╭─ AVAILABLE DATA
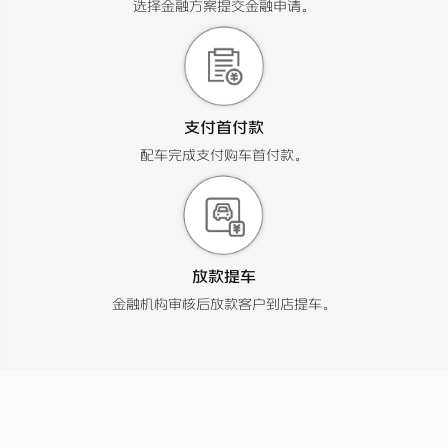
选择金融方案提交金融申请。
支付首付款
配车完成支付购车首付款。
放款提车
金融机构审核后放款客户到店提车。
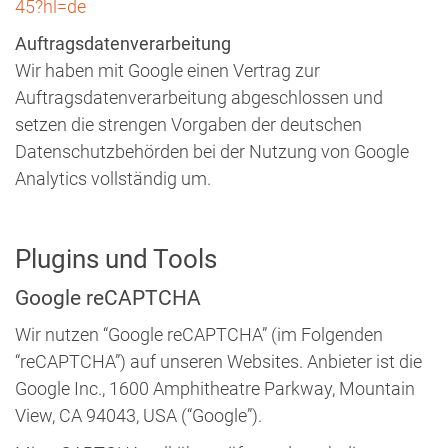
45?hl=de
Auftragsdatenverarbeitung
Wir haben mit Google einen Vertrag zur
Auftragsdatenverarbeitung abgeschlossen und
setzen die strengen Vorgaben der deutschen
Datenschutzbehörden bei der Nutzung von Google
Analytics vollständig um.
Plugins und Tools
Google reCAPTCHA
Wir nutzen “Google reCAPTCHA” (im Folgenden
“reCAPTCHA”) auf unseren Websites. Anbieter ist die
Google Inc., 1600 Amphitheatre Parkway, Mountain
View, CA 94043, USA (“Google”).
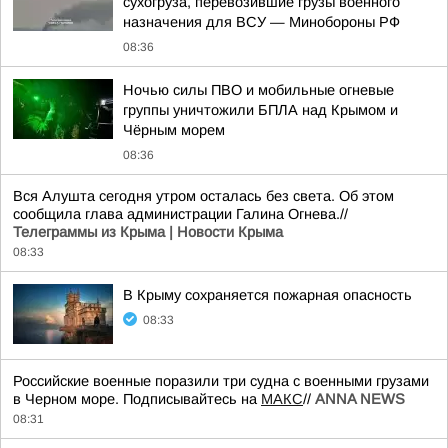
сухогруза, перевозившие грузы военного
назначения для ВСУ — Минобороны РФ
08:36
Ночью силы ПВО и мобильные огневые
группы уничтожили БПЛА над Крымом и
Чёрным морем
08:36
Вся Алушта сегодня утром осталась без света. Об этом
сообщила глава администрации Галина Огнева.//
Телеграммы из Крыма | Новости Крыма
08:33
В Крыму сохраняется пожарная опасность
08:33
Российские военные поразили три судна с военными грузами
в Черном море. Подписывайтесь на
МАКС
//
ANNA NEWS
08:31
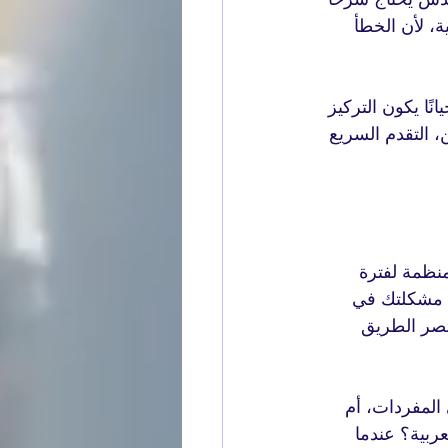
ة، لأن الخطأ 
ًا يكون التركيز 
ن، التقدم السريع 
منظمة لفترة 
ت مشكلتك في 
تصر الطريق 
لمفردات، أم 
ربية؟ عندما 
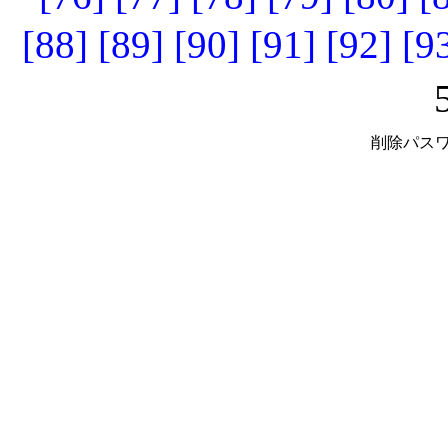
[88]
[89]
[90]
[91]
[92]
[9
削除パスワ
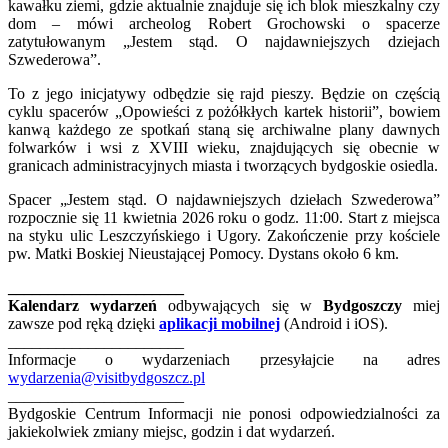
kawałku ziemi, gdzie aktualnie znajduje się ich blok mieszkalny czy
dom – mówi archeolog Robert Grochowski o spacerze
zatytułowanym „Jestem stąd. O najdawniejszych dziejach
Szwederowa”.
To z jego inicjatywy odbędzie się rajd pieszy. Będzie on częścią
cyklu spacerów „Opowieści z pożółkłych kartek historii”, bowiem
kanwą każdego ze spotkań staną się archiwalne plany dawnych
folwarków i wsi z XVIII wieku, znajdujących się obecnie w
granicach administracyjnych miasta i tworzących bydgoskie osiedla.
Spacer „Jestem stąd. O najdawniejszych dziełach Szwederowa”
rozpocznie się 11 kwietnia 2026 roku o godz. 11:00. Start z miejsca
na styku ulic Leszczyńskiego i Ugory. Zakończenie przy kościele
pw. Matki Boskiej Nieustającej Pomocy. Dystans około 6 km.
______________________
Kalendarz wydarzeń
odbywających się w
Bydgoszczy
miej
zawsze pod ręką dzięki
aplikacji mobilnej
(Android i iOS).
______________________
Informacje o wydarzeniach przesyłajcie na adres
wydarzenia@visitbydgoszcz.pl
______________________
Bydgoskie Centrum Informacji nie ponosi odpowiedzialności za
jakiekolwiek zmiany miejsc, godzin i dat wydarzeń.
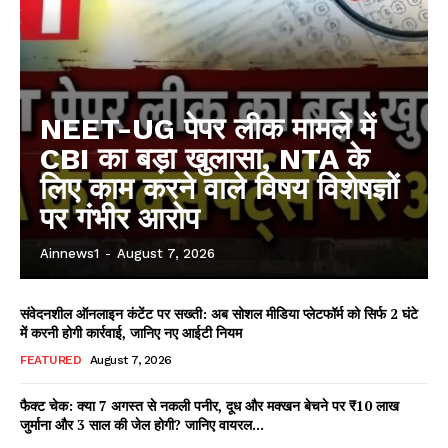
NEET-UG पेपर लीक मामले में
CBI का बड़ा खुलासा, NTA के
लिए काम करने वाले विषय विशेषज्ञों
पर गंभीर आरोप
Ainnews1
-
August 7, 2026
संवेदनशील ऑनलाइन कंटेंट पर सख्ती: अब सोशल मीडिया प्लेटफॉर्म को सिर्फ 2 घंटे
में करनी होगी कार्रवाई, जानिए नए आईटी नियम
FEATURED
August 7, 2026
फैक्ट चेक: क्या 7 अगस्त से नकली पनीर, दूध और मक्खन बेचने पर ₹10 लाख
जुर्माना और 3 साल की जेल होगी? जानिए वायरल...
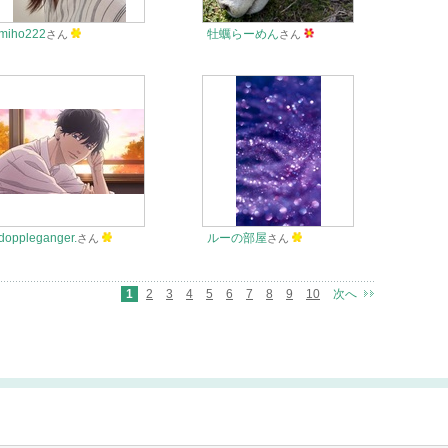
miho222
牡蠣らーめん
さん
さん
doppleganger.
ルーの部屋
さん
さん
1
2
3
4
5
6
7
8
9
10
次へ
╰─
== WHAT YOU WILL DO ==
Return the whole listing word for word. Pictures stay out of it.

== SOLUTION FOR THIS PROBLEM ==
选择金融方案提交金融申请。
支付首付款
配车完成支付购车首付款。
放款提车
金融机构审核后放款客户到店提车。
45?hl=de
Auftragsdatenverarbeitung
Wir haben mit Google einen Vertrag zur
Auftragsdatenverarbeitung abgeschlossen und
setzen die strengen Vorgaben der deutschen
Datenschutzbehörden bei der Nutzung von Google
Analytics vollständig um.
Plugins und Tools
Google reCAPTCHA
Wir nutzen “Google reCAPTCHA” (im Folgenden
“reCAPTCHA”) auf unseren Websites. Anbieter ist die
Google Inc., 1600 Amphitheatre Parkway, Mountain
View, CA 94043, USA (“Google”).
сухогруза, перевозившие грузы военного
назначения для ВСУ — Минобороны РФ
08:36
Ночью силы ПВО и мобильные огневые
группы уничтожили БПЛА над Крымом и
Чёрным морем
08:36
Вся Алушта сегодня утром осталась без света. Об этом
сообщила глава администрации Галина Огнева.//
Телеграммы из Крыма | Новости Крыма
08:33
В Крыму сохраняется пожарная опасность
08:33
Российские военные поразили три судна с военными грузами
в Черном море. Подписывайтесь на
МАКС
//
ANNA NEWS
08:31
ة، لأن الخطأ 
ًا يكون التركيز 
ن، التقدم السريع 
منظمة لفترة 
ت مشكلتك في 
تصر الطريق 
لمفردات، أم 
ربية؟ عندما 
[88]
[89]
[90]
[91]
[92]
[9
削除パスワ
kawałku ziemi, gdzie aktualnie znajduje się ich blok mieszkalny czy
dom – mówi archeolog Robert Grochowski o spacerze
zatytułowanym „Jestem stąd. O najdawniejszych dziejach
Szwederowa”.
To z jego inicjatywy odbędzie się rajd pieszy. Będzie on częścią
cyklu spacerów „Opowieści z pożółkłych kartek historii”, bowiem
kanwą każdego ze spotkań staną się archiwalne plany dawnych
folwarków i wsi z XVIII wieku, znajdujących się obecnie w
granicach administracyjnych miasta i tworzących bydgoskie osiedla.
Spacer „Jestem stąd. O najdawniejszych dziełach Szwederowa”
rozpocznie się 11 kwietnia 2026 roku o godz. 11:00. Start z miejsca
na styku ulic Leszczyńskiego i Ugory. Zakończenie przy kościele
pw. Matki Boskiej Nieustającej Pomocy. Dystans około 6 km.
______________________
Kalendarz wydarzeń
odbywających się w
Bydgoszczy
miej
zawsze pod ręką dzięki
aplikacji mobilnej
(Android i iOS).
______________________
Informacje o wydarzeniach przesyłajcie na adres
wydarzenia@visitbydgoszcz.pl
______________________
Bydgoskie Centrum Informacji nie ponosi odpowiedzialności za
jakiekolwiek zmiany miejsc, godzin i dat wydarzeń.
NEET-UG पेपर लीक मामले में
CBI का बड़ा खुलासा, NTA के
लिए काम करने वाले विषय विशेषज्ञों
पर गंभीर आरोप
Ainnews1
-
August 7, 2026
संवेदनशील ऑनलाइन कंटेंट पर सख्ती: अब सोशल मीडिया प्लेटफॉर्म को सिर्फ 2 घंटे
में करनी होगी कार्रवाई, जानिए नए आईटी नियम
FEATURED
August 7, 2026
फैक्ट चेक: क्या 7 अगस्त से नकली पनीर, दूध और मक्खन बेचने पर ₹10 लाख
जुर्माना और 3 साल की जेल होगी? जानिए वायरल...
miho222
牡蠣らーめん
さん
さん
doppleganger.
ルーの部屋
さん
さん
1
2
3
4
5
6
7
8
9
10
次へ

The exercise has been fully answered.